34 If you lend to those from whom you hope to receive, what credit is that to you? Even sinners lend to sinners, to receive as much again. 35 But love your enemies, do good, and lend, expecting nothing in return.

This, like the part about the coat and shirt, is continuing along the line of God’s abundance — we lend not expecting return because we don’t need the return…we have it in God alone.
The first century world was filled with systems of quid pro quo — you scratch my back, I’ll scratch yours. Let’s help each other out so we both get ahead.
And while there are many great reasons for this kind of financial transaction — it falls short of what the Way of Christ looks like. Instead, in the Way of Jesus, lending and giving is done for those in need, regardless of their ability to pay it back. If we have, we share. Not because we expect a little fringe benefit in return or a little kickback and return on investment. We give to help, we give to aid in others’ flourishing. We give because we know we have enough and God has, is, and will provide enough.
So, love those enemies — give them stuff, help them out, embrace them in their pain, perhaps, somehow, helping them realize they are loved and can find this kind of freedom themselves.
Oh yeah, and by the way…this kind of living does have a reward — life to the fullest.
Living this way brings great reword — life as children of the Most High

Your reward will be great, and you will be children of the Most High; for he is kind to the ungrateful and the wicked. 36 Be merciful, just as your Father is merciful.

I just said that we live this way not expecting anything. But there is a reward to it. It’s the kind of reward that comes from being released of all burdens of needing reward. Said another way — what we find in this way is liberation from need, a letting go of the fear that we lack, a hope beyond the stability of our body’s wellbeing or our own financial status — we find that we are able to be released into God’s goodness and freely live unattached to wealth or power. In loving our enemies — we undermine the whole system that some need to get ahead or hold power. The love of enemies (as well as neighbors, friends, people we hold dear) — this unlimited love reorders the world.

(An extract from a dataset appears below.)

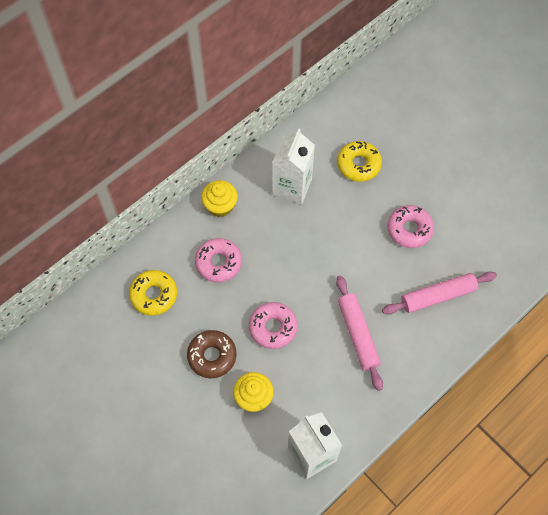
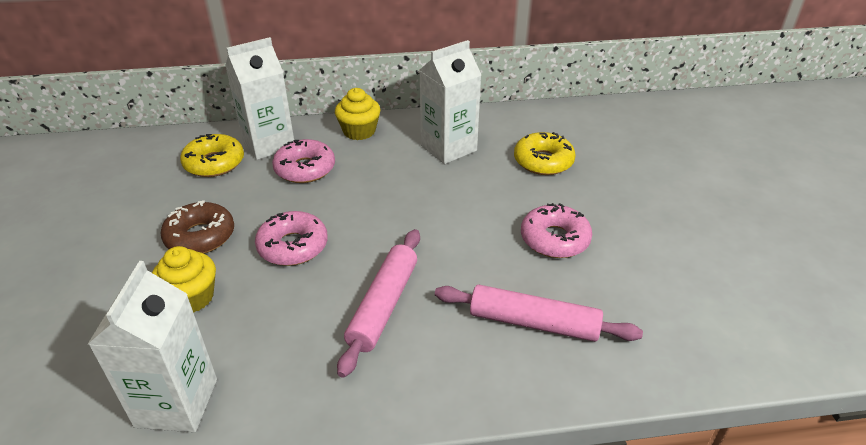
camera: 35 degrees right, 25 degrees down
none -> white carton [225,37,294,160]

It is a love of invitation. A love of expectation. A love that trusts God is up to something and God is setting people free — through love.

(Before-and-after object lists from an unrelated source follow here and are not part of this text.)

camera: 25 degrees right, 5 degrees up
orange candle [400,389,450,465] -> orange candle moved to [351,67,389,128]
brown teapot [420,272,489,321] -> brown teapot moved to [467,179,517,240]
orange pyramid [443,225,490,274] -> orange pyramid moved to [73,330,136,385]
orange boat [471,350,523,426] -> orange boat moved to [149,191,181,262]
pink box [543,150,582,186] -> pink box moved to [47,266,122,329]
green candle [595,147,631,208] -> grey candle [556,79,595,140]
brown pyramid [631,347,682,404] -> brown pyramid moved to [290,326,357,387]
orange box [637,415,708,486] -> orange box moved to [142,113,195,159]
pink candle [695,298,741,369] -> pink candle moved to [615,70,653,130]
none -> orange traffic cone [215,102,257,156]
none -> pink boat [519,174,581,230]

Living out of unlimited love
It is from this place of abundance, this place of receiving God’s grace and fullness, by coming fully-alive — it is here that we work from as we enter into the world to love our neighbors.
As I began today saying — we cannot love our enemies, truly, if we do not accept God’s love for us and the abundance it brings.
Think about your enemies
In closing, I want to ask you to do something courageous. Remember your enemies, the people we considered moments ago.
What does it look like to draw closer to them in the days ahead? To love them, to offer grace to them. To realize that their evil, their hatred, their enemy-ness — it’s coming from a place of hurt, a place of wounding. What would it look like to stand firm in your trust in God’s love and move toward that person in care and Christian friendship?
Could you take a small step in that direction? Could you, as one who has found your reward, engage mercy like Christ calls us to?
If you do find a way, know that you are equipped to do so not from your own power or goodness, but, blessedly, hopefully, by the abundant love of God which equips you, strengthens you, heals you, establishes you, and compels you forward in love.